Re: Limitations of the compartive method

From: mkelkar2003
Message: 51913
Date: 2008-01-27

--- In cybalist@yahoogroups.com, Piotr Gasiorowski <gpiotr@...> wrote:
>
> On 2008-01-27 04:27, mkelkar2003 wrote:
>
> > Try 31 and 54.
>
> Did you pick (31) because it's the only diagram in the handout with
> Indo-Iranian somewhere near the centre? There are others where it's
> position is more peripheral ;)

You mean 54. I did not chose 53 because it does not show Hittite and
Tocharian. In any such diagram "Indo-Iranian" MUST be at the center
becasue these languages are the most innovative.

>
> >> Anyway, diagrams like (31) are hardly useful in
> >> pinpointing the homeland.
> >
> > Why? The place where "Paris" or "Barcelona" varieties are spoken is
> > the homeland for Latin. These places would have provided the
> > necessary masses of people to generate the dialect continuum.
>
> So Latin originated in France and Catalonia? This is even more
> revolutionary than your Out-of-India stuff!
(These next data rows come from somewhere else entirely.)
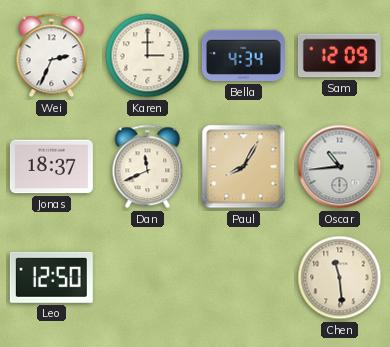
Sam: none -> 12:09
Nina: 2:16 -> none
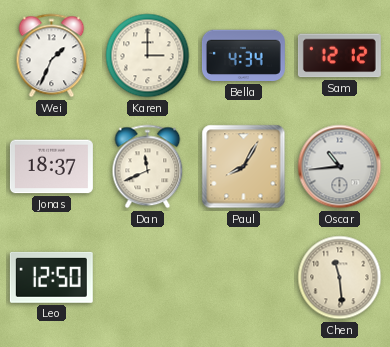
Wei: 2:34 -> 1:34
Sam: 12:09 -> 12:12
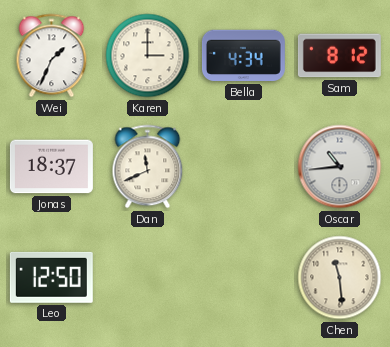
Sam: 12:12 -> 8:12
Paul: 8:05 -> none
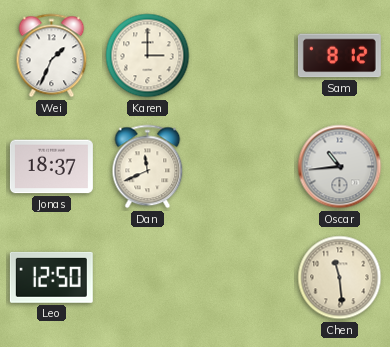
Bella: 4:34 -> none
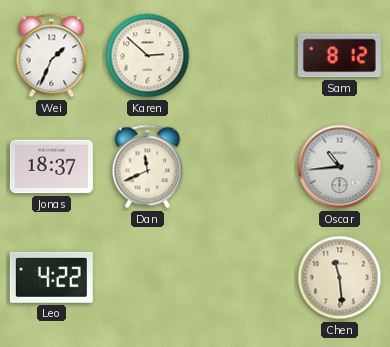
Karen: 3:00 -> 2:52
Leo: 12:50 -> 4:22
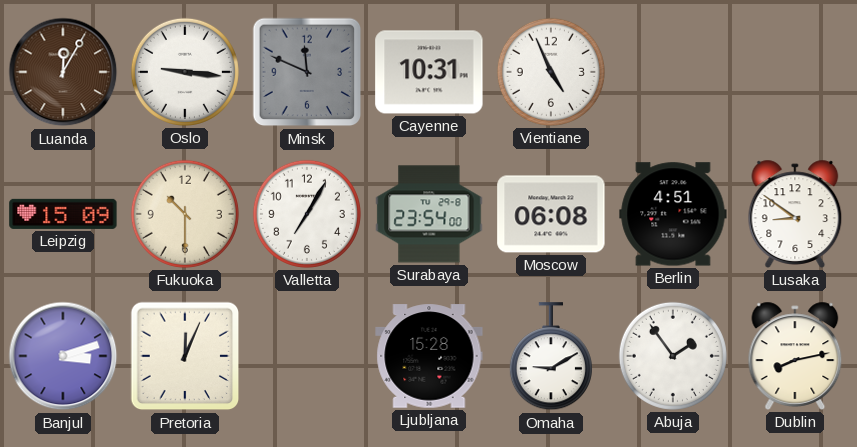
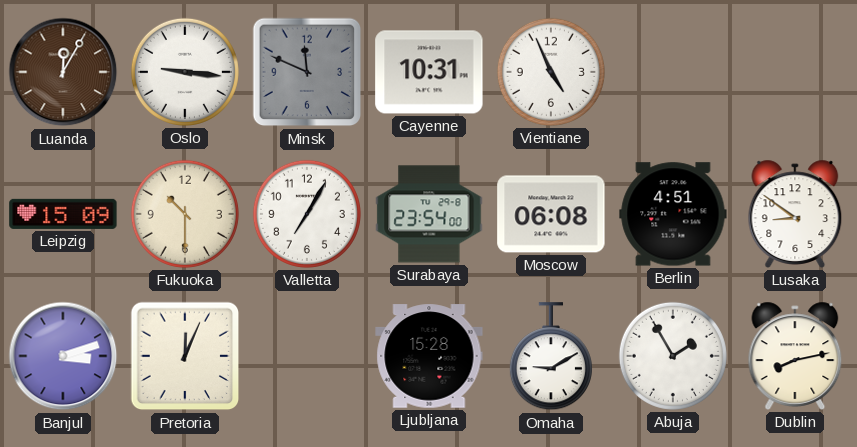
Abuja: 1:54 -> 1:55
I did not say France and Catalonia. I said The place where "Paris" or
"Barcelona" varieties are spoken is
the homeland for Latin.
>
> All right, in case you don't know, the homeland of Latin was the
ancient
> region of Latium, with Rome in the centre, which is why the folks who
> originally spoke are called the Romans. Rome is still there, it's the
> capital of Italy.


Cool! If Rome is homeland of Latin (aka proto-Romance) then the place
where the oldest IE langauge is known to have been spoken is the
"homeland" of IE; and that means India.

>
> > Indo-Iranian territory would have done that for PIE dialects. Since we
> > know that Avesthan is later than Rg Vedic Sanskrit, that means India.
>
> Indeed. India is the cradle of IE the way Barcelona is the cradle of
> Romance.

See above. I was not referring to Barcelona as a geographic place. My
point is wherever the central varieties are spoken is the "homeland"



>
> > And even less legitimate to speak of Proto
> > Indo-Iranian-Hittite-Celto-Germanic-Tocharian! Am I missing something
> > here?
>
> Yes, you are.

That was a rhetorical question. If it is less legitimate to speak of
Proto-Germanic-Balto-Slavic-Italic then it is illegitimate to speak of
a "Proto-Indo-European."

M. Kelkar



The evidence for a large genetic grouping may be more
> robust than that for its subdivisions. For example, it's clear that the
> Germanic languages form a very well-defined genetic grouping. But the
> subdivisions of Germanic into smaller units (like e.g. East vs.
> Northwest or West vs. Northeast) are less secure for a variety of good
> reasons. This does not in the least invalidate the status of
Germanic as
> a unit. Likewise in biology: taxonomists have a zillion competing
> hypotheses about how to divide the birds (Aves) into smaller units and
> how those units are related to one another, but any ornithologist
> questioning the validity of Aves as a genetic unit (clade) would
rightly
> be considered a lunatic. There's A LOT of incontrovertible support for
> such a unit, more that for any particular bird order or family.